Fission is so expensive mainly because of safety and regulatory concerns: radioactivity scares people, and so safety requirements are cranked up to 11: everything is overdesigned just so that current regulator is confident enough (next one might one up anyway), lots and lots of concrete and steel is used for containment etc. Additionally, the whole construction process is hopelessly bureaucratic and takes forever, requiring inspections of inspections, redesigns for things that in, say, coal plants would just be redone differently by contractor on site and so on. We most definitely could make fission significantly cheaper, and in fact it has been so in the past.

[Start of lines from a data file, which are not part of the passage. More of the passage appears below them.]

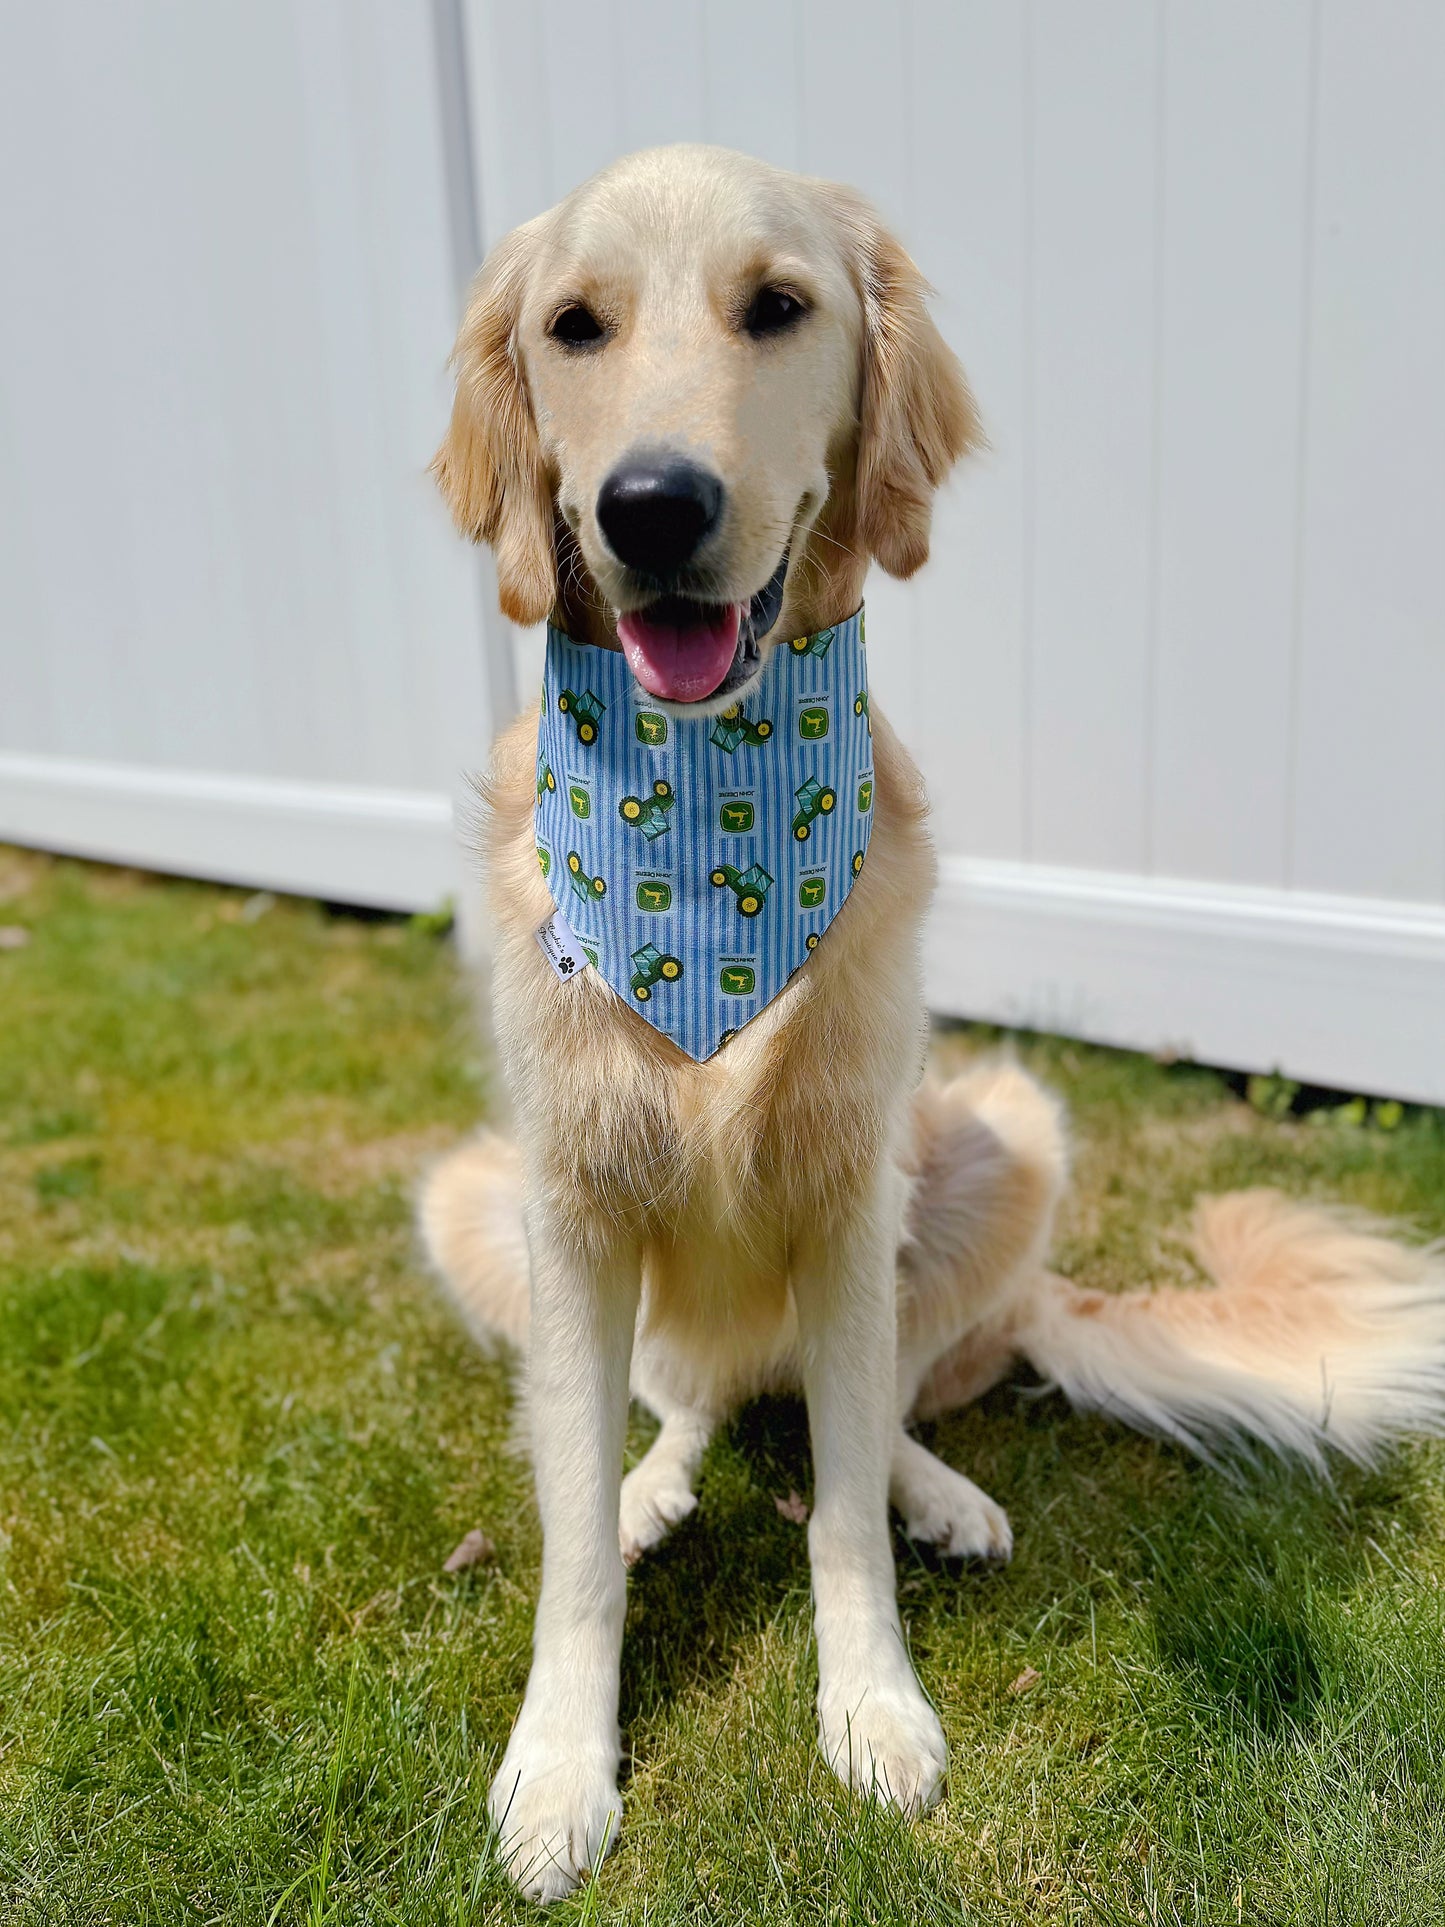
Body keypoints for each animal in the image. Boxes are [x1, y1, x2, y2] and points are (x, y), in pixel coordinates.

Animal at [421, 146, 1445, 1896]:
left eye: (777, 305)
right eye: (573, 326)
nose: (651, 506)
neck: (710, 830)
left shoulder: (849, 1202)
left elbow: (839, 1506)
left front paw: (873, 1706)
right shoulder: (567, 1198)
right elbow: (567, 1555)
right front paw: (558, 1763)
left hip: (1005, 1141)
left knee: (872, 1404)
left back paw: (937, 1489)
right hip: (473, 1195)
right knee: (676, 1405)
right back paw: (649, 1486)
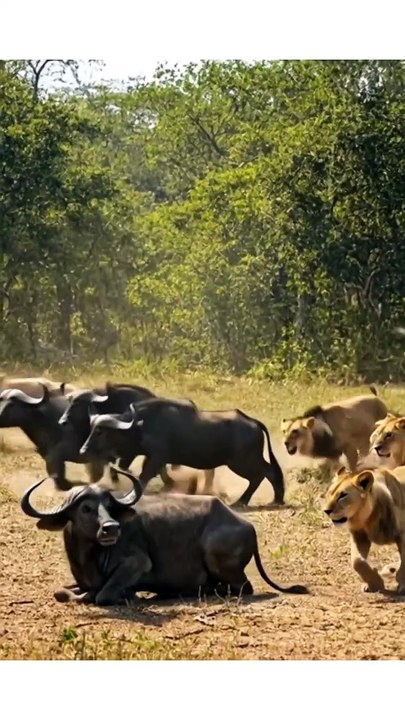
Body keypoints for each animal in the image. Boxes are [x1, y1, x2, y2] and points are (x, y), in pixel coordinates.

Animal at [323, 465, 405, 594]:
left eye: (343, 495)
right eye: (330, 493)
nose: (326, 510)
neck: (368, 518)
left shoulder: (402, 536)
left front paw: (402, 585)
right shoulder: (359, 536)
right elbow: (357, 562)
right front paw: (375, 584)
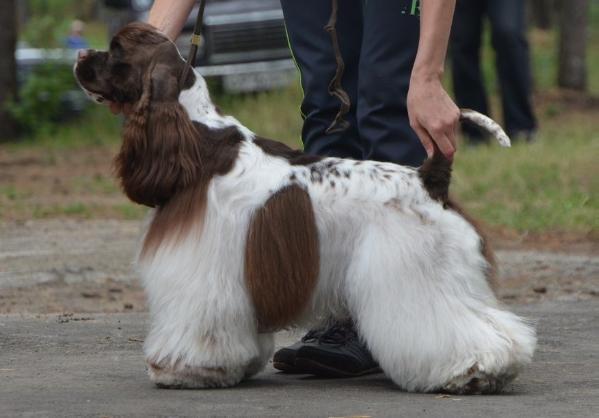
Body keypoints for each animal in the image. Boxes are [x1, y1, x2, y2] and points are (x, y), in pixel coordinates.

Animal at [75, 22, 540, 394]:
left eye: (115, 50)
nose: (80, 56)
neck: (197, 139)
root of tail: (429, 176)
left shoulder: (202, 268)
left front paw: (185, 370)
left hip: (417, 273)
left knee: (460, 329)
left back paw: (474, 371)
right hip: (449, 272)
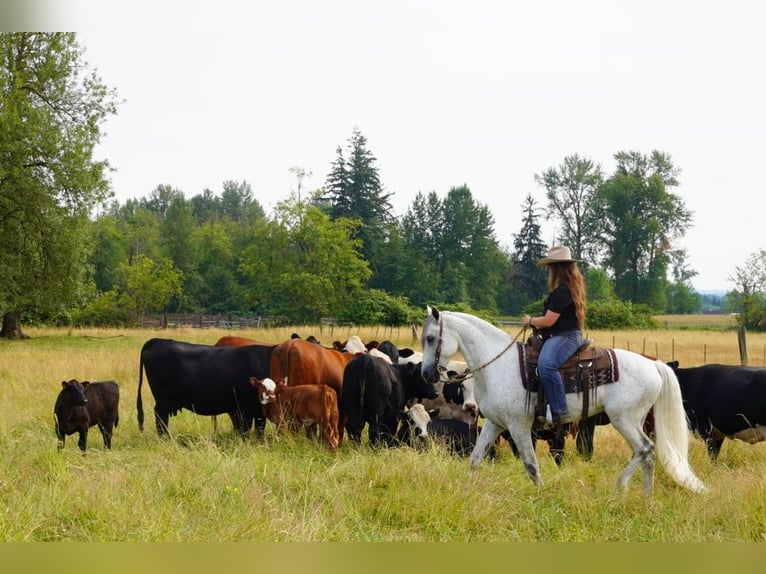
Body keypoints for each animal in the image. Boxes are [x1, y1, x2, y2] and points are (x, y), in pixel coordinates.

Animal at [138, 338, 276, 436]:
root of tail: (155, 341)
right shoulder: (245, 405)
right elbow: (246, 428)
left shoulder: (258, 409)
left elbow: (259, 428)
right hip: (162, 398)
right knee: (160, 416)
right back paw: (165, 438)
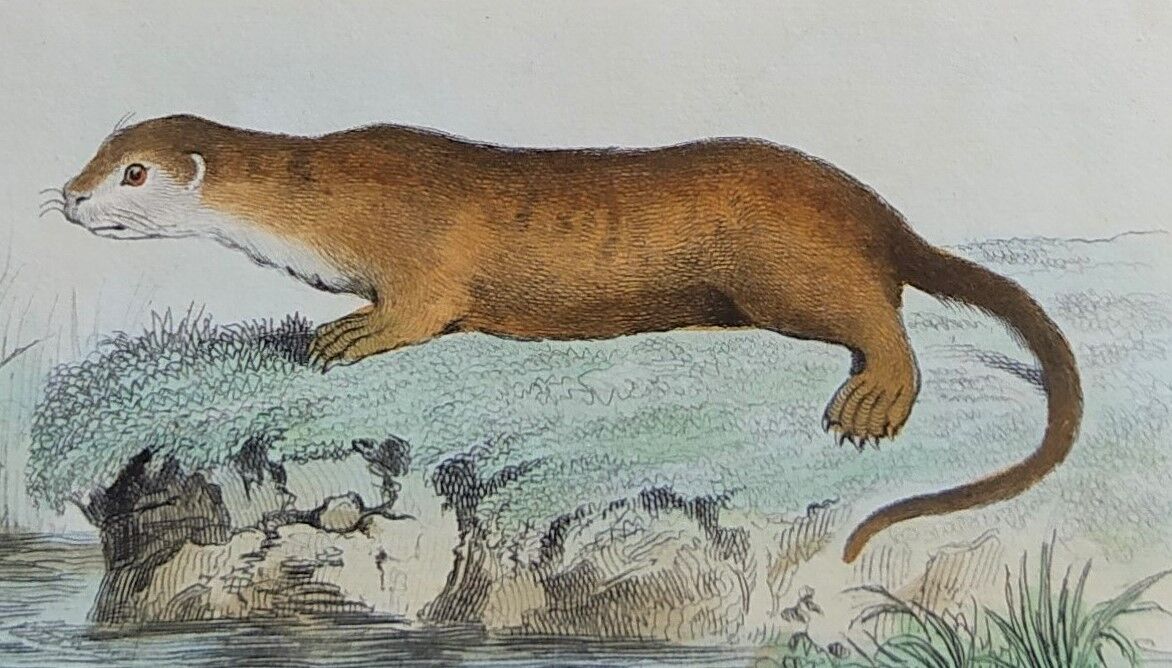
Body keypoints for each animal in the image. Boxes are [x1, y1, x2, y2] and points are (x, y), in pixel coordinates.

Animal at [52, 114, 1082, 562]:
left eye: (132, 174)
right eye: (96, 154)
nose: (67, 195)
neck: (331, 197)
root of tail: (873, 210)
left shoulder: (420, 253)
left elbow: (419, 310)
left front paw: (345, 332)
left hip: (793, 269)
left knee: (881, 316)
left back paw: (873, 397)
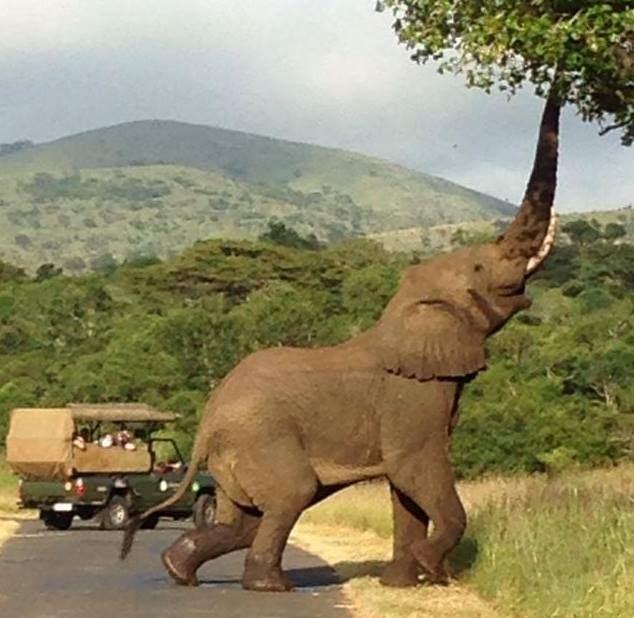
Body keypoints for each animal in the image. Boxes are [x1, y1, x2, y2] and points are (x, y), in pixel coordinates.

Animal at [121, 89, 561, 593]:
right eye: (480, 268)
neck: (402, 310)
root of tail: (204, 427)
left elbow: (404, 488)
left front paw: (401, 584)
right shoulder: (411, 393)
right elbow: (413, 467)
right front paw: (431, 569)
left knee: (242, 522)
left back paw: (180, 571)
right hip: (260, 438)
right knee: (288, 496)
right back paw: (271, 586)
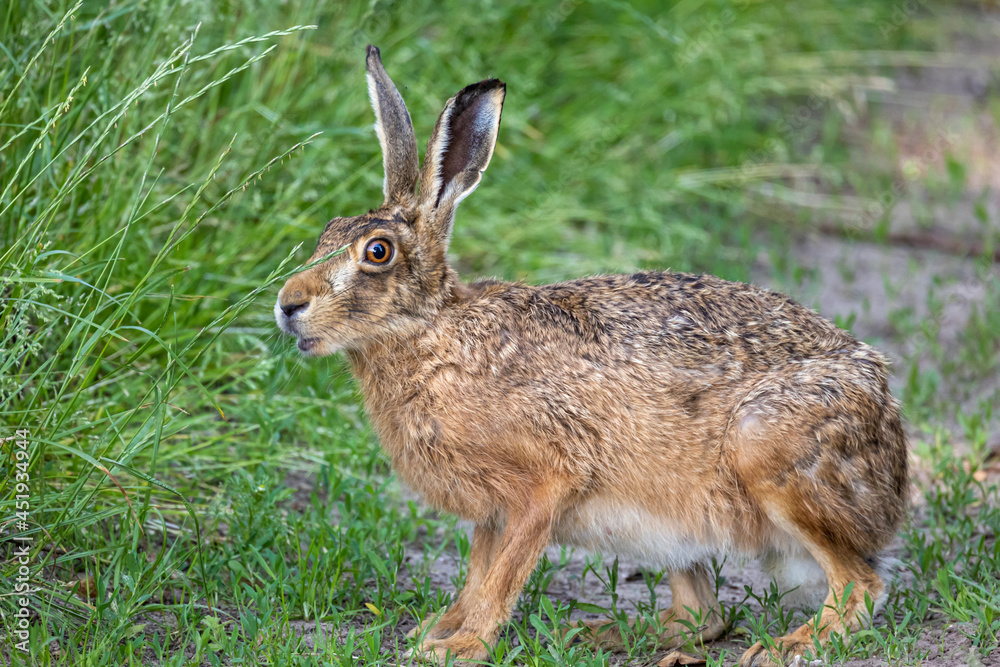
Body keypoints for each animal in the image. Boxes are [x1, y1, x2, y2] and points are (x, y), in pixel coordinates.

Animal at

Now, fusion does not have similar safety requirements. If the plant blows up for some reason, there's no significant radionuclide contamination. Therefore, there's little reason to require safety standards significantly higher than those for coal plants (the boilers of which can also catastrophically blow up). This makes it significantly cheaper, due to reduced material use and construction time/labor for containment, and reduced regulatory delays.

Your point about power density is also good, but I don't think it matters very much in practice. Sure, fusion reactor might have significantly lower power density than fission reactor, but so what? Renewable plants are even worse when it comes to power density, yet it doesn't stop them from being rolled out. We don't lack space for fusion plants, even if they are much larger than equivalent fission ones.




Fission is expensive because all the components have to be highly reliable, for safety reasons.

But in a fusion reactor, all the components also have to be highly reliable, because they will be so radioactive that repair will be difficult or impossible. The stuff that's hot in a fusion reactor will be far more complex than the stuff in a fission reactor, which is technically very simple.

The reliability is costly, regardless of the reason for it.

Of course power density matters. The cost of manufactured items is related to their size, and fusion reactor cores will be far larger than fission reactor cores (as well as being far more intricate). Are you saying this 10-100x larger size will NOT be reflected in the cost?

Renewables have lower power density, but also allow omission of entire parts of a thermal power plant. No steam turbines, no heat exchangers, no cooling systems. They also tolerate far less reliable components, because failure affect just a small part of the overall output of a field of turbines or PV modules.